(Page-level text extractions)

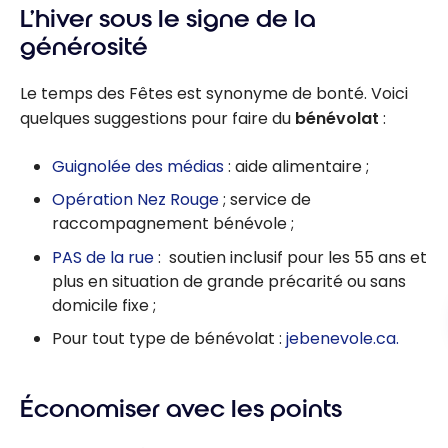
L’hiver sous le signe de la
générosité
Le temps des Fêtes est synonyme de bonté. Voici
quelques suggestions pour faire du
bénévolat
:
Guignolée des médias
: aide alimentaire ;
Opération Nez Rouge
; service de
raccompagnement bénévole ;
PAS de la rue
: soutien inclusif pour les 55 ans et
plus en situation de grande précarité ou sans
domicile fixe ;
Pour tout type de bénévolat :
jebenevole.ca.
Économiser avec les points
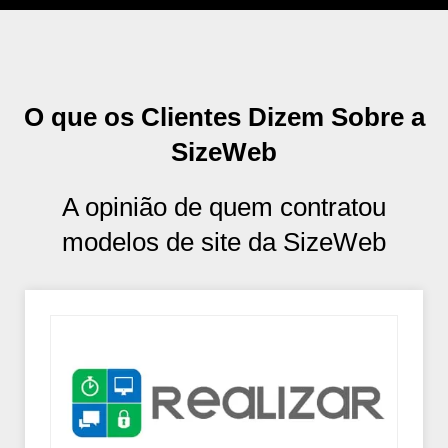
O que os Clientes Dizem Sobre a
SizeWeb
A opinião de quem contratou
modelos de site da SizeWeb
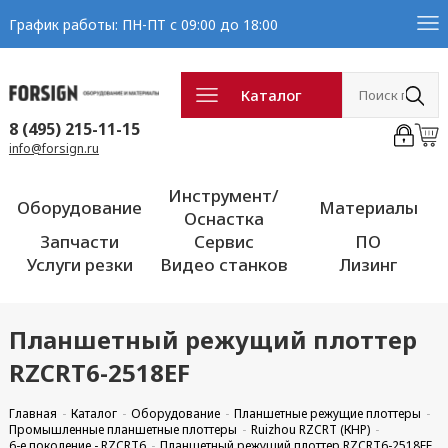
График работы: ПН-ПТ с 09:00 до 18:00
Каталог
8 (495) 215-11-15
info@forsign.ru
Инструмент/
Оборудование
Материалы
Оснастка
Запчасти
Сервис
ПО
Услуги резки
Видео станков
Лизинг
Планшетный режущий плоттер
RZCRT6-2518EF
Главная
Каталог
Оборудование
Планшетные режущие плоттеры
Промышленные планшетные плоттеры
Ruizhou RZCRT (КНР)
6-е поколение - RZCRT6
Планшетный режущий плоттер RZCRT6-2518EF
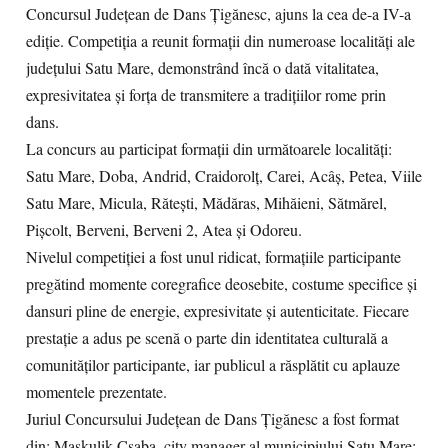
Concursul Județean de Dans Țigănesc, ajuns la cea de-a IV-a
ediție. Competiția a reunit formații din numeroase localități ale
județului Satu Mare, demonstrând încă o dată vitalitatea,
expresivitatea și forța de transmitere a tradițiilor rome prin
dans.
La concurs au participat formații din următoarele localități:
Satu Mare, Doba, Andrid, Craidorolț, Carei, Acâș, Petea, Viile
Satu Mare, Micula, Rătești, Mădăras, Mihăieni, Sătmărel,
Pișcolt, Berveni, Berveni 2, Atea și Odoreu.
Nivelul competiției a fost unul ridicat, formațiile participante
pregătind momente coregrafice deosebite, costume specifice și
dansuri pline de energie, expresivitate și autenticitate. Fiecare
prestație a adus pe scenă o parte din identitatea culturală a
comunităților participante, iar publicul a răsplătit cu aplauze
momentele prezentate.
Juriul Concursului Județean de Dans Țigănesc a fost format
din: Maskulik Csaba, city manager al municipiului Satu Mare;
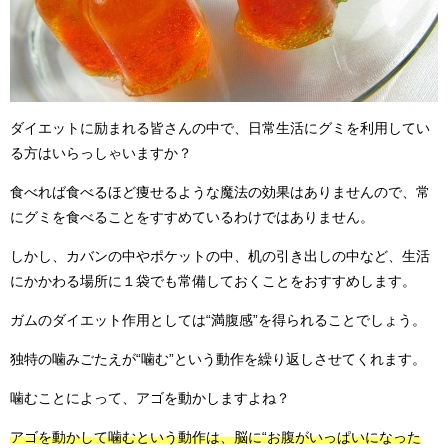
ダイエットに励まれる皆さんの中で、日常生活にグミを利用してい
る方はいらっしゃいますか？
食べれば食べるほど痩せるような魔法の効果はありませんので、常
にグミを食べることをすすめているわけではありません。
しかし、カバンの中やポケットの中、机の引き出しの中など、生活
にかかわる場所に１袋でも常備しておくことをおすすめします。
ガムのダイエット作用としては“満腹感”を得られることでしょう。
独特の噛みごたえが“噛む”という動作を繰り返しさせてくれます。
噛むことによって、アゴを動かしますよね？
アゴを動かして噛むという動作は、脳に“お腹がいっぱいになった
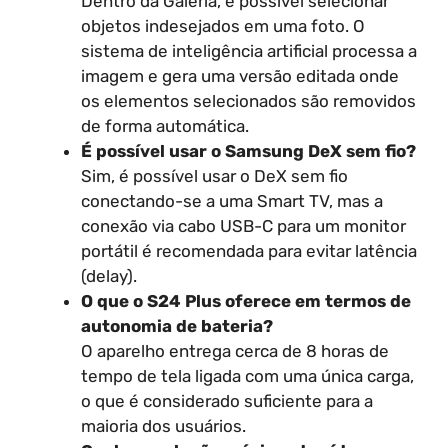
Dentro da Galeria, é possível selecionar
objetos indesejados em uma foto. O
sistema de inteligência artificial processa a
imagem e gera uma versão editada onde
os elementos selecionados são removidos
de forma automática.
É possível usar o Samsung DeX sem fio?
Sim, é possível usar o DeX sem fio
conectando-se a uma Smart TV, mas a
conexão via cabo USB-C para um monitor
portátil é recomendada para evitar latência
(delay).
O que o S24 Plus oferece em termos de
autonomia de bateria?
O aparelho entrega cerca de 8 horas de
tempo de tela ligada com uma única carga,
o que é considerado suficiente para a
maioria dos usuários.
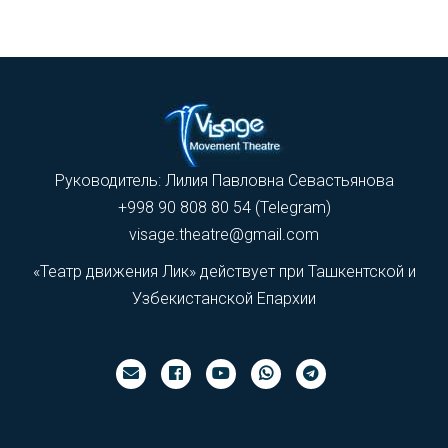
Руководитель: Лилия Павловна Севастьянова
+998 90 808 80 54 (Telegram)
visage.theatre@gmail.com
«Театр движения Лик» действует при Ташкентской и
Узбекистанской Епархии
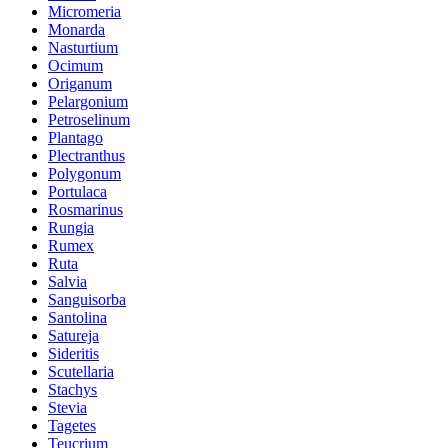
Micromeria
Monarda
Nasturtium
Ocimum
Origanum
Pelargonium
Petroselinum
Plantago
Plectranthus
Polygonum
Portulaca
Rosmarinus
Rungia
Rumex
Ruta
Salvia
Sanguisorba
Santolina
Satureja
Sideritis
Scutellaria
Stachys
Stevia
Tagetes
Teucrium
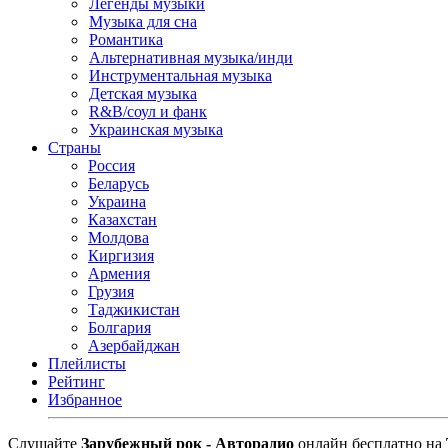
Легенды музыки
Музыка для сна
Романтика
Альтернативная музыка/инди
Инструментальная музыка
Детская музыка
R&B/cоул и фанк
Украинская музыка
Страны
Россия
Беларусь
Украина
Казахстан
Молдова
Киргизия
Армения
Грузия
Таджикистан
Болгария
Азербайджан
Плейлисты
Рейтинг
Избранное
Cлушайте
Зарубежный рок - Авторадио
онлайн бесплатно на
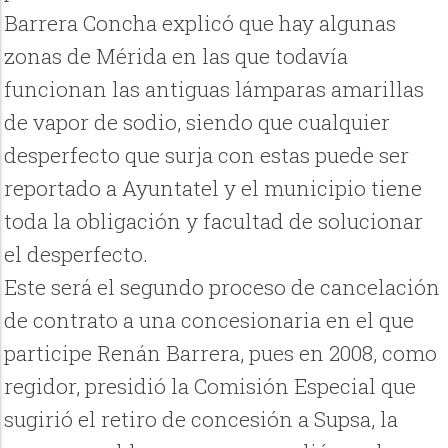
Barrera Concha explicó que hay algunas
zonas de Mérida en las que todavía
funcionan las antiguas lámparas amarillas
de vapor de sodio, siendo que cualquier
desperfecto que surja con estas puede ser
reportado a Ayuntatel y el municipio tiene
toda la obligación y facultad de solucionar
el desperfecto.
Este será el segundo proceso de cancelación
de contrato a una concesionaria en el que
participe Renán Barrera, pues en 2008, como
regidor, presidió la Comisión Especial que
sugirió el retiro de concesión a Supsa, la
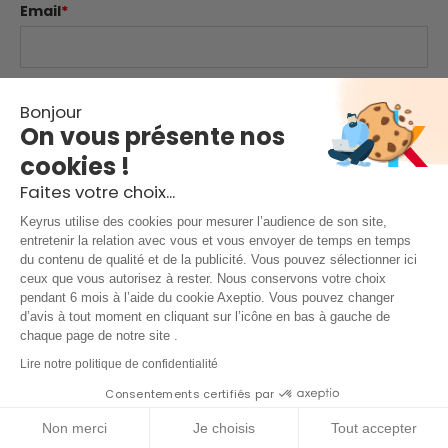
Email
*
Website
Bonjour
On vous présente nos
cookies !
Comment
*
Faites votre choix...
Keyrus utilise des cookies pour mesurer l’audience de son site,
entretenir la relation avec vous et vous envoyer de temps en temps
du contenu de qualité et de la publicité. Vous pouvez sélectionner ici
ceux que vous autorisez à rester. Nous conservons votre choix
pendant 6 mois à l’aide du cookie Axeptio. Vous pouvez changer
d’avis à tout moment en cliquant sur l’icône en bas à gauche de
chaque page de notre site .
Mentions légales & conditions d'utilisation
|
Lire notre politique de confidentialité
Consentements certifiés par
Politique de confidentialité
|
Protection des données
Non merci
Je choisis
Tout accepter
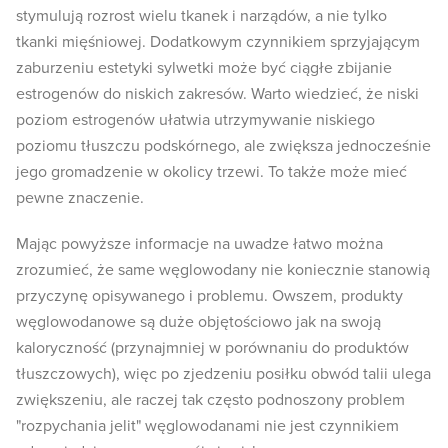
stymulują rozrost wielu tkanek i narządów, a nie tylko
tkanki mięśniowej. Dodatkowym czynnikiem sprzyjającym
zaburzeniu estetyki sylwetki może być ciągłe zbijanie
estrogenów do niskich zakresów. Warto wiedzieć, że niski
poziom estrogenów ułatwia utrzymywanie niskiego
poziomu tłuszczu podskórnego, ale zwiększa jednocześnie
jego gromadzenie w okolicy trzewi. To także może mieć
pewne znaczenie.
Mając powyższe informacje na uwadze łatwo można
zrozumieć, że same węglowodany nie koniecznie stanowią
przyczynę opisywanego i problemu. Owszem, produkty
węglowodanowe są duże objętościowo jak na swoją
kaloryczność (przynajmniej w porównaniu do produktów
tłuszczowych), więc po zjedzeniu posiłku obwód talii ulega
zwiększeniu, ale raczej tak często podnoszony problem
"rozpychania jelit" węglowodanami nie jest czynnikiem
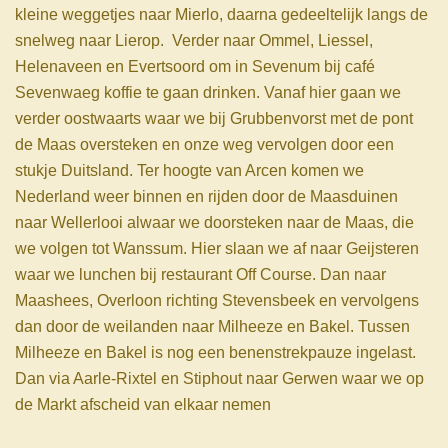
kleine weggetjes naar Mierlo, daarna gedeeltelijk langs de
snelweg naar Lierop. Verder naar Ommel, Liessel,
Helenaveen en Evertsoord om in Sevenum bij café
Sevenwaeg koffie te gaan drinken. Vanaf hier gaan we
verder oostwaarts waar we bij Grubbenvorst met de pont
de Maas oversteken en onze weg vervolgen door een
stukje Duitsland. Ter hoogte van Arcen komen we
Nederland weer binnen en rijden door de Maasduinen
naar Wellerlooi alwaar we doorsteken naar de Maas, die
we volgen tot Wanssum. Hier slaan we af naar Geijsteren
waar we lunchen bij restaurant Off Course. Dan naar
Maashees, Overloon richting Stevensbeek en vervolgens
dan door de weilanden naar Milheeze en Bakel. Tussen
Milheeze en Bakel is nog een benenstrekpauze ingelast.
Dan via Aarle-Rixtel en Stiphout naar Gerwen waar we op
de Markt afscheid van elkaar nemen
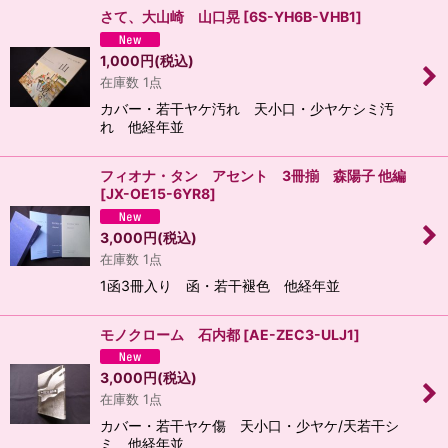
さて、大山崎 山口晃
[
6S-YH6B-VHB1
]
1,000
円
(税込)
在庫数 1点
カバー・若干ヤケ汚れ 天小口・少ヤケシミ汚
れ 他経年並
フィオナ・タン アセント 3冊揃 森陽子 他編
[
JX-OE15-6YR8
]
3,000
円
(税込)
在庫数 1点
1函3冊入り 函・若干褪色 他経年並
モノクローム 石内都
[
AE-ZEC3-ULJ1
]
3,000
円
(税込)
在庫数 1点
カバー・若干ヤケ傷 天小口・少ヤケ/天若干シ
ミ 他経年並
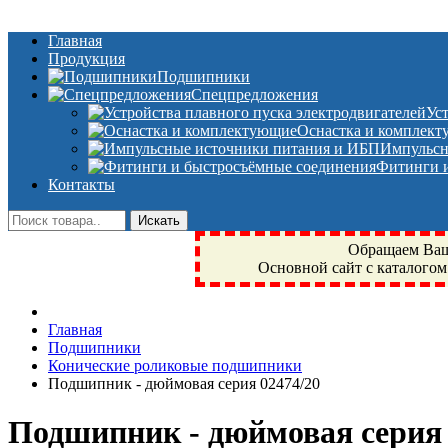
Главная
Продукция
Подшипники
Спецпредложения
Ус
Оснастка и комплек
Импульсн
Фитинги и
Контакты
Обращаем Ваше
Основной сайт с каталогом
Фрязино, Антал+, плюс, Свердловский, Загорянский, Юбилейн
Главная
техника, сварочные аппараты, NIS, NSK, JED, KPT, NXZ, Г
Подшипники
NTN, SKF, купить, заказать
Конические роликовые подшипники
Подшипник - дюймовая серия 02474/20
Подшипник - дюймовая серия 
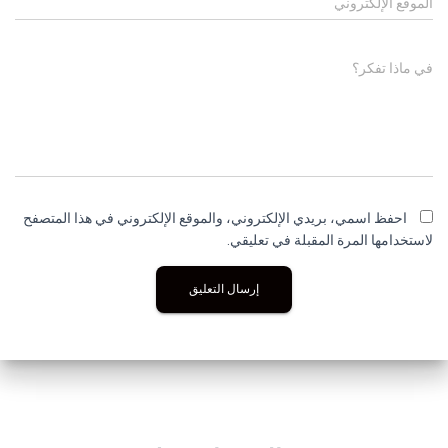
الموقع الإلكتروني
في ماذا تفكر؟
احفظ اسمي، بريدي الإلكتروني، والموقع الإلكتروني في هذا المتصفح
لاستخدامها المرة المقبلة في تعليقي.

TASK ITEM
Copy word for word the lines of the records above from the one with "Scutellaria" up to and including the one with "Este será el segundo proceso de cancelación". Skip the pictures.

RESULT
Scutellaria
Stachys
Stevia
Tagetes
Teucrium
Легенды музыки
Музыка для сна
Романтика
Альтернативная музыка/инди
Инструментальная музыка
Детская музыка
R&B/cоул и фанк
Украинская музыка
Страны
Россия
Беларусь
Украина
Казахстан
Молдова
Киргизия
Армения
Грузия
Таджикистан
Болгария
Азербайджан
Плейлисты
Рейтинг
Избранное
Cлушайте
Зарубежный рок - Авторадио
онлайн бесплатно на
Barrera Concha explicó que hay algunas
zonas de Mérida en las que todavía
funcionan las antiguas lámparas amarillas
de vapor de sodio, siendo que cualquier
desperfecto que surja con estas puede ser
reportado a Ayuntatel y el municipio tiene
toda la obligación y facultad de solucionar
el desperfecto.
Este será el segundo proceso de cancelación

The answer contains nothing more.